Investing

Fresh Recessions in Germany and France

Recessions are defined by most experts as two quarters of contraction of gross domestic product. Deep problems with national economic situations cannot be described quite as simply. Japanese GDP data just released showed that the third-largest economy by GDP is in full retreat. Numbers from Germany and France were not much better, no matter how they might be spun as modestly positive.

The Federal Statistics Office in Germany (Destatis) reported that:

The German economy suffered a dip towards the end of 2012: compared with the previous quarter, the gross domestic product (GDP) decreased by 0.6% in the fourth quarter of 2012 after adjustment for price, seasonal and calendar variations

In France, the National Institute of Statistics and Economic Studies (INSEE) reported:

In 2012 Q4, French gross domestic product (GDP) in volume stepped back (–0.3%), after +0.1% the previous quarter. Over the year, GDP growth was null in 2012, after +1.7% in 2011.

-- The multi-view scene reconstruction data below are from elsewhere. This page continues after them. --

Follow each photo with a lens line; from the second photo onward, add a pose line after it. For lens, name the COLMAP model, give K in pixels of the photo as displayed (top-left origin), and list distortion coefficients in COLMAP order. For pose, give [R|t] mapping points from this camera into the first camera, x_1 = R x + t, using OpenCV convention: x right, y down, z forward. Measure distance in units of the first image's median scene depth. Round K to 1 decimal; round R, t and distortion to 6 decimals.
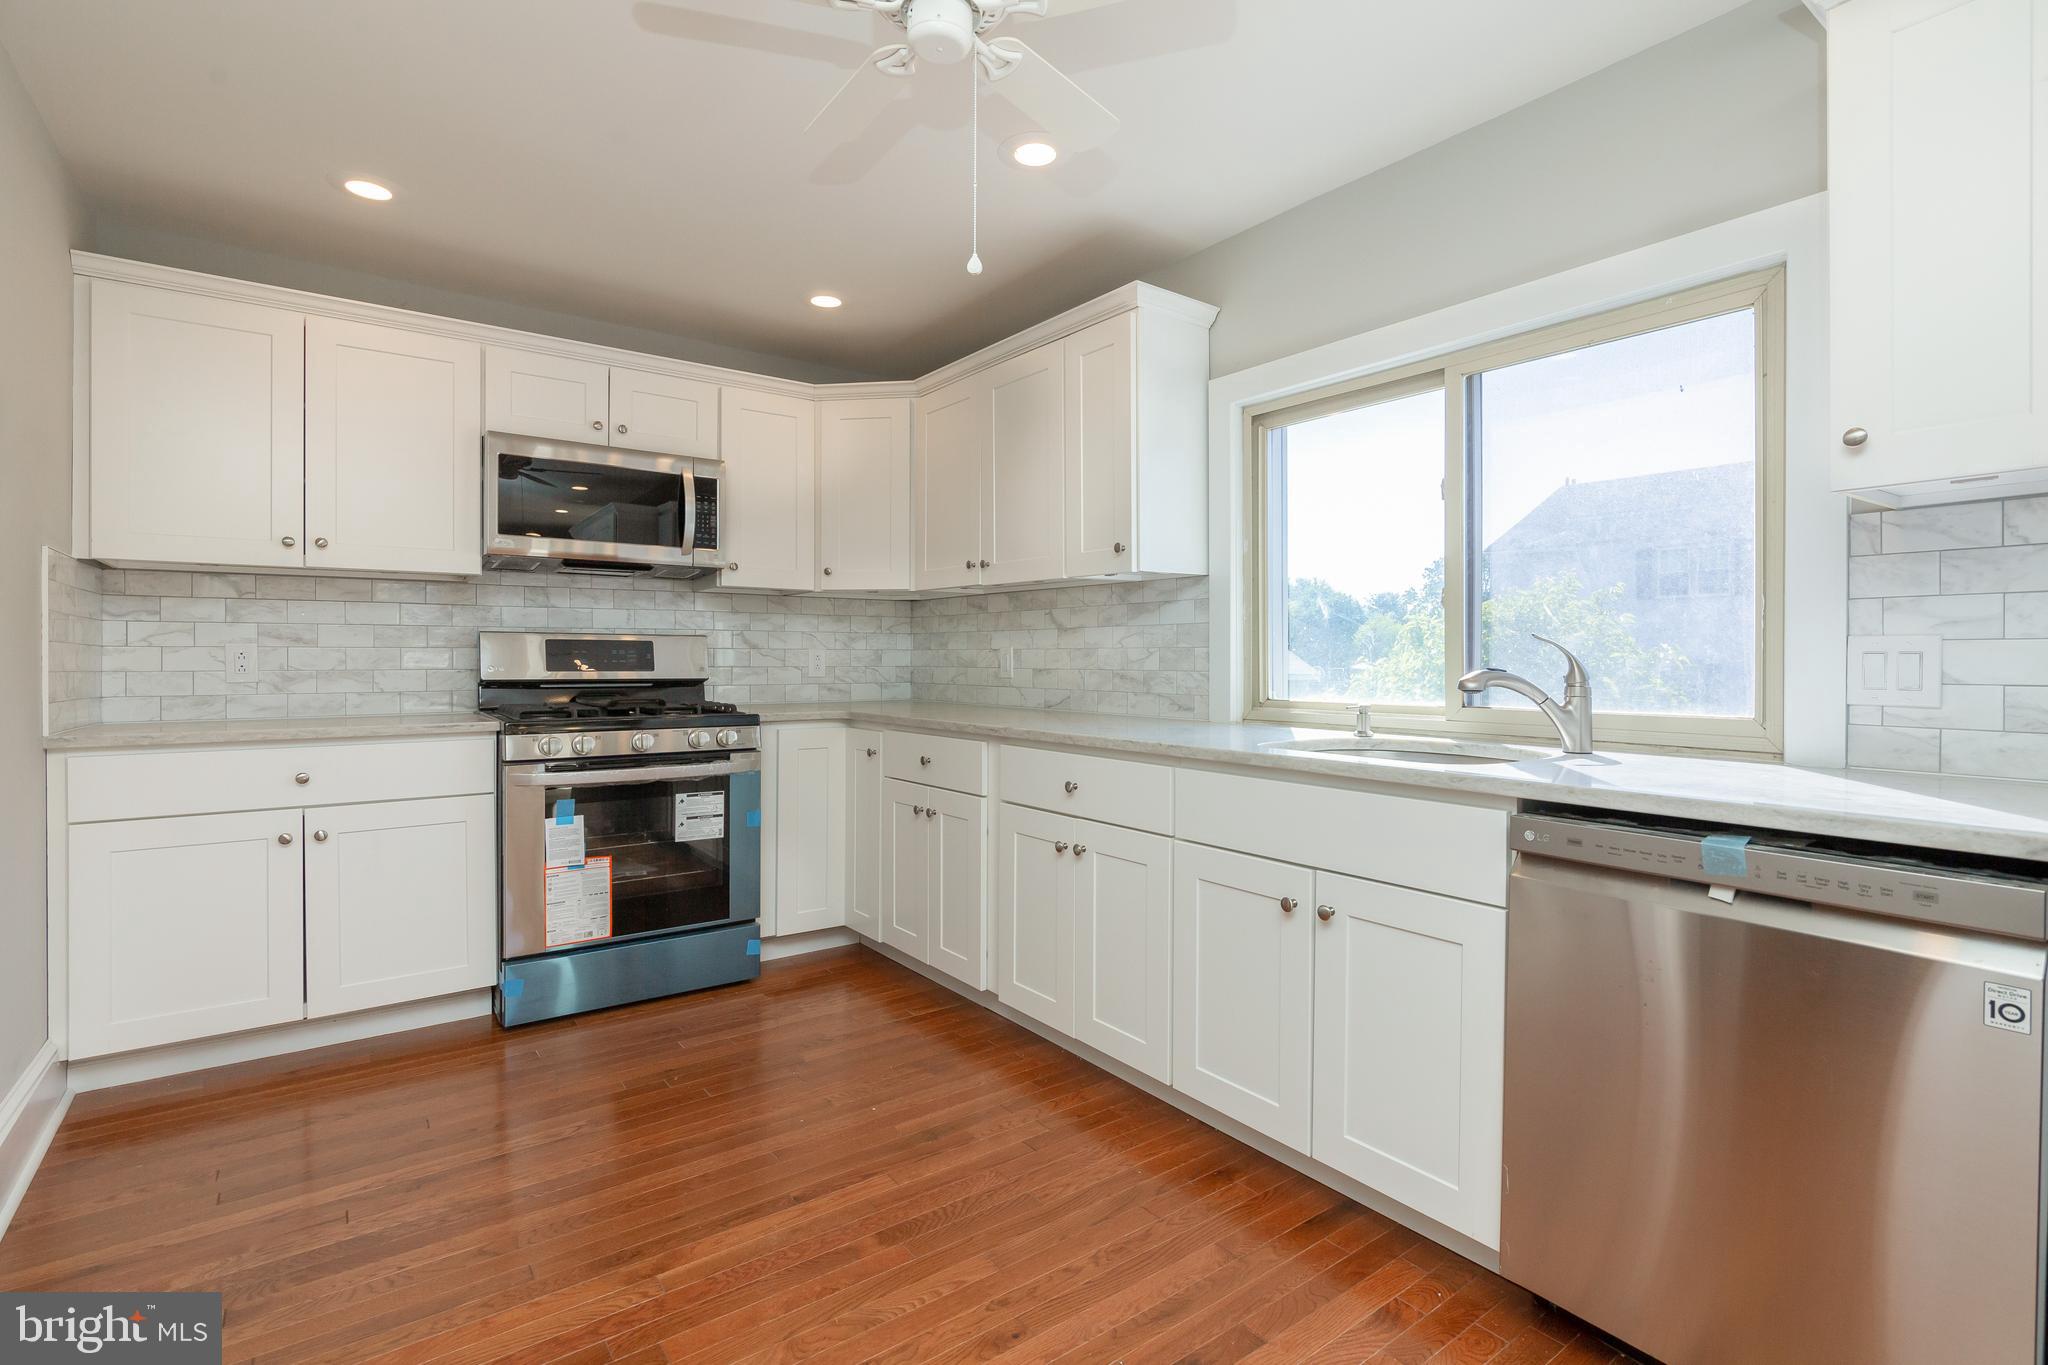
lens RADIAL K [[948.4, 0, 1024.5], [0, 948.4, 661.2], [0, 0, 1]] dist [-0.002011, -0.000273]
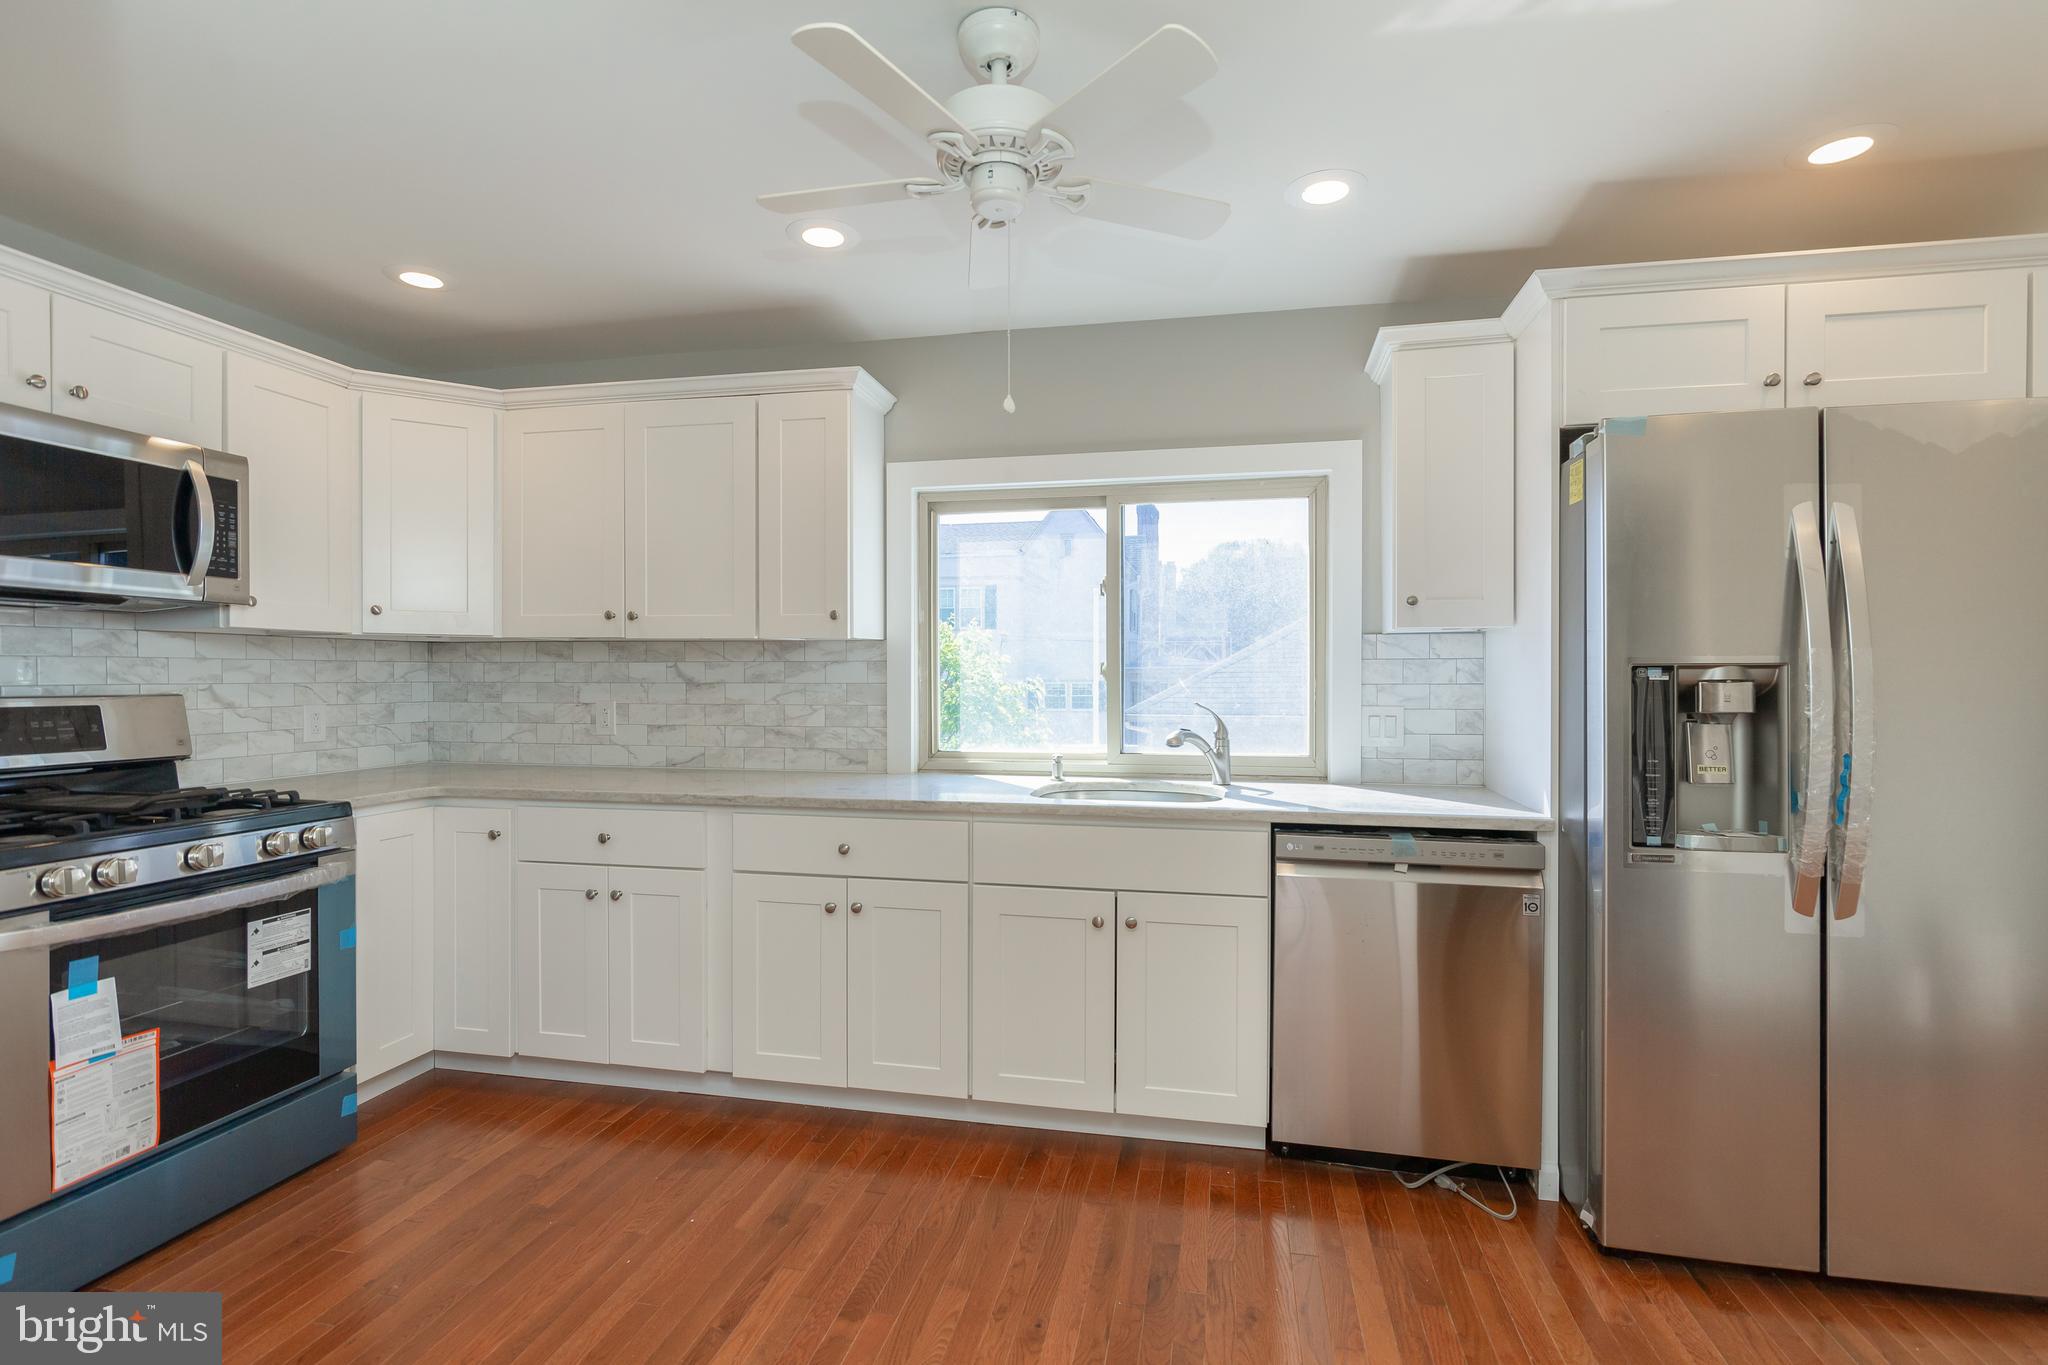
lens RADIAL K [[951.1, 0, 1024.0], [0, 951.1, 682.5], [0, 0, 1]] dist [-0.002167, 0.000110]
pose [[0.753004, -0.006304, 0.657986, -0.389347], [0.003916, 0.999979, 0.005098, -0.044024], [-0.658004, -0.001262, 0.753013, 0.062878]]
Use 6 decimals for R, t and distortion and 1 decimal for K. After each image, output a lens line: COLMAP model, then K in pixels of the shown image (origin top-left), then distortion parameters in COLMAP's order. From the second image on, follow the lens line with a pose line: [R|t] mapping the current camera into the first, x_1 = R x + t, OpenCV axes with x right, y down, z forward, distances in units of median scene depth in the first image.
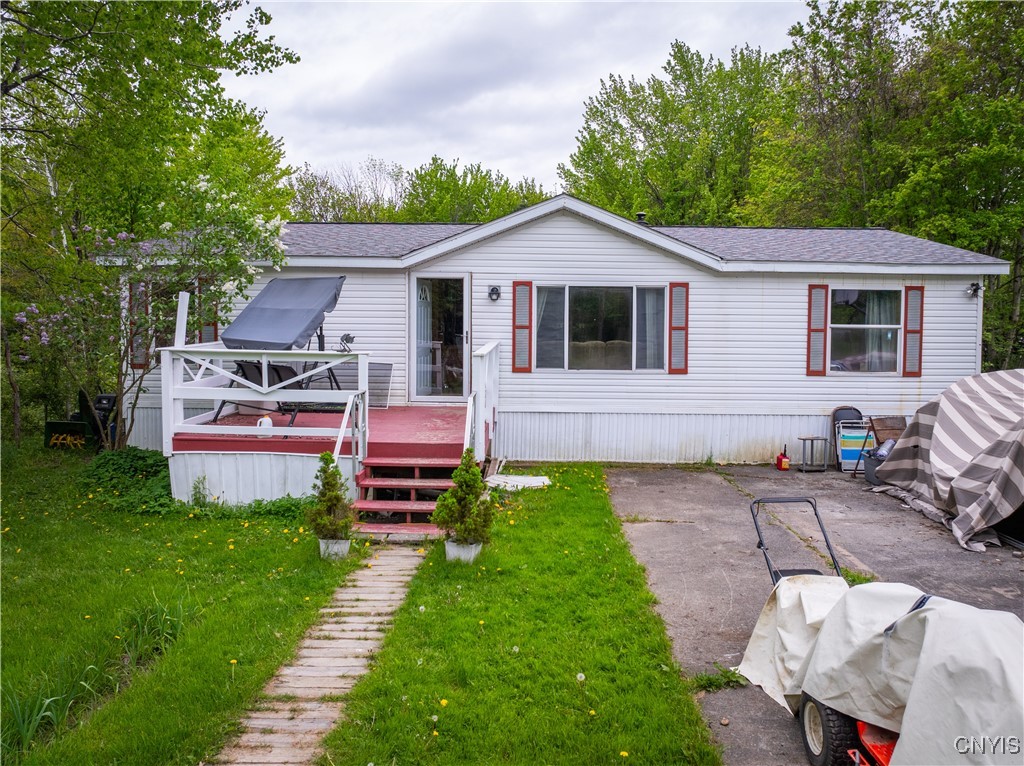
lens RADIAL K [[749.5, 0, 538.9], [0, 749.5, 357.5], [0, 0, 1]] dist [-0.037192, -0.001105]
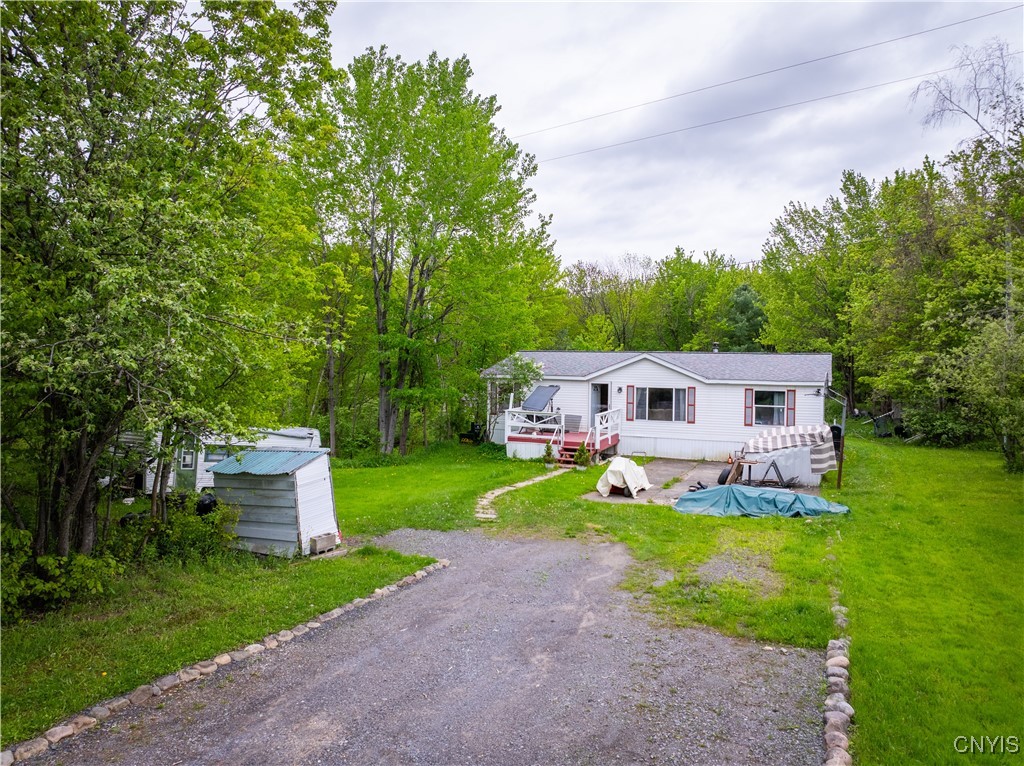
lens RADIAL K [[749.5, 0, 538.9], [0, 749.5, 357.5], [0, 0, 1]] dist [-0.037192, -0.001105]
pose [[0.930970, 0.003311, -0.365080, 0.625970], [-0.023754, 0.998389, -0.051519, -0.057171], [0.364321, 0.056635, 0.929550, -1.519842]]
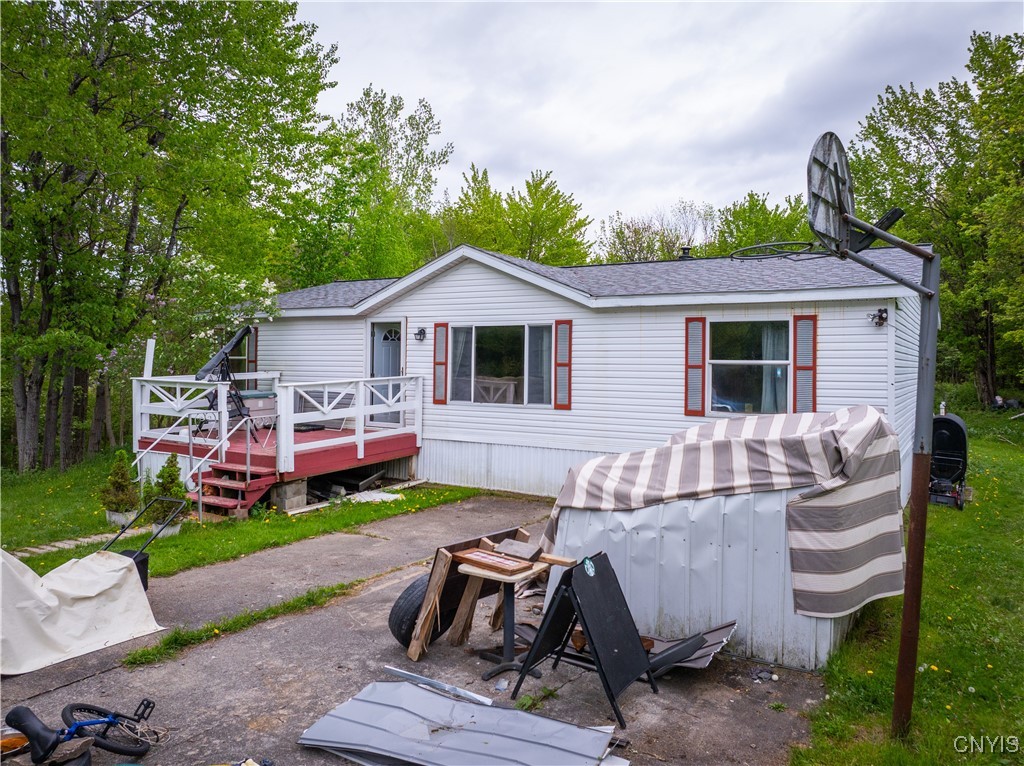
lens RADIAL K [[749.5, 0, 538.9], [0, 749.5, 357.5], [0, 0, 1]] dist [-0.037192, -0.001105]
pose [[0.864374, -0.005379, -0.502820, 0.673595], [-0.020187, 0.998765, -0.045388, -0.001776], [0.502443, 0.049382, 0.863199, 0.101606]]
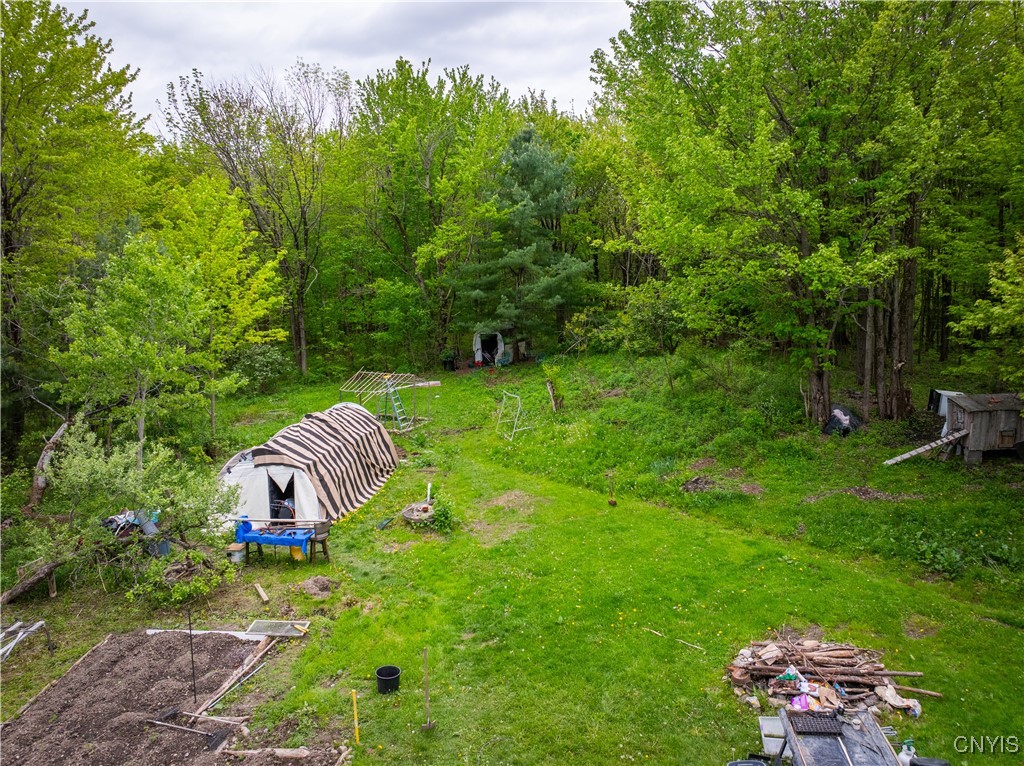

The trend in each nation is not only down, but down in the one period of the year when consumer activity should be the strongest.

Germany has rejected stimulus as a means to improve economic activity in every part of Europe. So far it mostly has followed the same philosophy for its own economy as well. France, on the other hand, despite an attempt to tame deficits, at least has tried to prime activity. So far, neither approach has worked.

The blame for the Germany and French recessions already has been set with the rest of the European Union. Exports to the world outside the alliance have not offset weak demand within it. Germany in particular faces the chance that its objection to stimulus by the governments of its economically weakest neighbors will undercut the foundations of its own recovery. With Spain, Italy and smaller economies in terribly awful trouble, the consumer activity within its own borders, and demand for its goods and services, particularly in China and the United States, will not save it.

France does not have the economic might to help save itself from recession. Germany may, particularly if it allows some part of the balance of the EU to gamble that stimulus might trump austerity as a means to save the region economically, and itself as well.